To illustrate the power of the past on the present, Blue Door introduces a cast of distinct and colorful characters and employs only two actors. With a variety of dialects, ages and gender, Lindsay Smiling and Bruce A. Young channel a plethora of personas. Since Young is playing Louis, Smiling is challenged with portraying a wider range of animation. A natural storyteller, Smiling shifts effortlessly from character to character with the aid of minimal props. In one exchange, his depiction of two different characters is so effective that when he points you can almost see the other person. At the beginning, Young is the unruffled stereotyped mathematician slightly perplexed over his domestic situation. Plagued by ghosts, Young shows true moments of contained vulnerability without emotionally unraveling. Summing it up, the combination of acting, writing and Andrea J. Dymond's direction, Blue Door equals 100% compelling.

blue scenery

The set design (Keith Pitts) is a spectacular collision of past-present-future. Present is represented in Louis' homey study slightly off center stage. Past is stark cubes on either side of the study. The future is sleek panels outlining the back of the stage and in a wave shape over Louis' study. Throughout the show, these "future" panels feature video design (Liviu Pasare) as a visual aid component to the storytelling.  The images enhance the emotion of the moment.

In ninety minutes, Tanya Barfield covers one family's 150 year history. The progressive connections between the men is powerful. Individually, each man's story could have been its own play. Collectively, it's an engrossing "why I am?" story problem with many variables that coagulate into a satisfying "I get it" answer.   Blue Door opens up a gateway of questions in the audience's own mind about their personal life connections.   

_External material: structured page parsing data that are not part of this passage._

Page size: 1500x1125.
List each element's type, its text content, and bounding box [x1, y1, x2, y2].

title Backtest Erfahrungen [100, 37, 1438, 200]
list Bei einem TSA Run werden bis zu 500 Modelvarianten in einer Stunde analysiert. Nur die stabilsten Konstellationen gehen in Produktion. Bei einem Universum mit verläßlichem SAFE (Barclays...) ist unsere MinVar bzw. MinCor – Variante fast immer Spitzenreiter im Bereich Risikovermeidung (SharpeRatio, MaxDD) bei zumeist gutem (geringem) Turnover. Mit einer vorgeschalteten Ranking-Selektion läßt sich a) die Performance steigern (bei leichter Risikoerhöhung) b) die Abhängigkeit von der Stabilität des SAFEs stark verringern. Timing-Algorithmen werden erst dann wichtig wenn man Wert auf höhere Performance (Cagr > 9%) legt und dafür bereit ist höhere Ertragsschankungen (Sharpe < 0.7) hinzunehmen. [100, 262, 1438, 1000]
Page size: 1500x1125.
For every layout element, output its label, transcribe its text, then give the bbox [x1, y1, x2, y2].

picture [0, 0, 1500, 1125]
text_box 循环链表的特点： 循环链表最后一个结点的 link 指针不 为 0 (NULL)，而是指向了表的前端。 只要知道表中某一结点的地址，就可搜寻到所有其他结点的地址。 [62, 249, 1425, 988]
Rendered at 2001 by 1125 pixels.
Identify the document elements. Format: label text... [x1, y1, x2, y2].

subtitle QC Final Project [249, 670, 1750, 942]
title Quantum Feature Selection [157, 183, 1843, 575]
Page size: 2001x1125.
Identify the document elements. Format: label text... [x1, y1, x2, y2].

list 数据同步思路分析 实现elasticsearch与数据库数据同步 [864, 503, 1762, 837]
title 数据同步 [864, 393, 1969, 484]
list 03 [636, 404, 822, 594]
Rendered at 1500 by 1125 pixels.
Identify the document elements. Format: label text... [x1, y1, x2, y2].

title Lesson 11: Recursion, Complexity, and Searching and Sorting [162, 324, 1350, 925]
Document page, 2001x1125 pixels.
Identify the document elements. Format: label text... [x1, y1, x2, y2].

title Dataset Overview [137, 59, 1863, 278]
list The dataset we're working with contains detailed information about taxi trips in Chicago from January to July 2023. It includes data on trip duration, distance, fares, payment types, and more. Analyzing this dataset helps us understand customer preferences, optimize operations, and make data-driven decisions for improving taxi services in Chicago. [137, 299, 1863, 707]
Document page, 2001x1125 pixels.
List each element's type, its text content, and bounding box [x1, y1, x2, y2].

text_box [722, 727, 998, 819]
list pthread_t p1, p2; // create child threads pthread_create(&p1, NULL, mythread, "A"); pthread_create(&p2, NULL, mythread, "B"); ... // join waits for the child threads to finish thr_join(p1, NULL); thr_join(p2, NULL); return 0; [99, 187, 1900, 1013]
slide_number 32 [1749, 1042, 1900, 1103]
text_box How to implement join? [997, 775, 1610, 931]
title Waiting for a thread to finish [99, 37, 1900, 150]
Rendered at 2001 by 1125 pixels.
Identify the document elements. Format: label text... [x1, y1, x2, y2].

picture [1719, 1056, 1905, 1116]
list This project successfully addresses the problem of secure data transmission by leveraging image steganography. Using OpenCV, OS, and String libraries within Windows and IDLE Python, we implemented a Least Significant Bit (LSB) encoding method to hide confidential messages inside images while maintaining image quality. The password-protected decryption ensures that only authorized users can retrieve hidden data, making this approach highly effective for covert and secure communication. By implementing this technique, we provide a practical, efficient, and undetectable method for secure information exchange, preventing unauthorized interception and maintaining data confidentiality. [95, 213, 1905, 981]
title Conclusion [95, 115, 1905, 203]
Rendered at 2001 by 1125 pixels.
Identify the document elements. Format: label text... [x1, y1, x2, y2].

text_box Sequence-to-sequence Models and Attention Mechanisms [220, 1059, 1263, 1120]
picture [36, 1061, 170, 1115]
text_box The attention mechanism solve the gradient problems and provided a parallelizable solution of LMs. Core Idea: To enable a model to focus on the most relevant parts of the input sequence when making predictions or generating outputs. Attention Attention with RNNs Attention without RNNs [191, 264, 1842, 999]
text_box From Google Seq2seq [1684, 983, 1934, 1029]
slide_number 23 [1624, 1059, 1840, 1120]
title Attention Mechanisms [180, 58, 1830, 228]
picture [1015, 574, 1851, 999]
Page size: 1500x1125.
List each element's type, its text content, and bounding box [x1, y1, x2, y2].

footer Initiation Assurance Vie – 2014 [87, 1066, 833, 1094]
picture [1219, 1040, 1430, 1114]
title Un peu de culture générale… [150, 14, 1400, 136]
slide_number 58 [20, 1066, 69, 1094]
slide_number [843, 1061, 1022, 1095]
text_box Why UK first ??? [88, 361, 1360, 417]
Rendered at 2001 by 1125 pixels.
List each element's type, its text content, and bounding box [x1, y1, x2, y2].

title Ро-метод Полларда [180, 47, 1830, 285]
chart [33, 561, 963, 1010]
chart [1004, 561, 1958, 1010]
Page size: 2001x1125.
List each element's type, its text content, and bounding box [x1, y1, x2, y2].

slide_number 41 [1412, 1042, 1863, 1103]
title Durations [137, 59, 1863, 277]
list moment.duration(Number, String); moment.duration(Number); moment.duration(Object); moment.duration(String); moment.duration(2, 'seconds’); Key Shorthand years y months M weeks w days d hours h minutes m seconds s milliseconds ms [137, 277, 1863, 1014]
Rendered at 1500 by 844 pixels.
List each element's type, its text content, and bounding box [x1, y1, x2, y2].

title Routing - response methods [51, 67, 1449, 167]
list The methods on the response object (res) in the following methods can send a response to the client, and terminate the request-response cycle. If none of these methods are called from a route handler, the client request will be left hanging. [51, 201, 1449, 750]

For me, the most pressing quandary "why did the woman behind me bathe in perfume before attending theatre?"  

 Channeling leftover holiday cheer, Dick calls the show "An Identity Carol."

Victory Gardens pictures by Michael Brosilow.

WAITING FOR THE SHOW

Before the show, we eat at Clarke's Diner, 2441 N. Lincoln. Located directly next door to the Biograph, it's a perfect spot for a preshow bite and question life's little moments.  "Why I am... plagued with a sore throat?" I order a cup of chicken noodle soup and grill cheese on rye.   "Why I am... describing restaurant soup as tasty 'homemade'?"  The server was fairly efficient in serving a pre-theatre crowd.  "Why I am... getting a cup of tomato soup?"  Although he did get rattled when he accidentally brought me a second soup, he was back on his game with the bill delivery.  "Why I am... allowing Dick to pay?"  But hey, some questions aren't meant to be answered.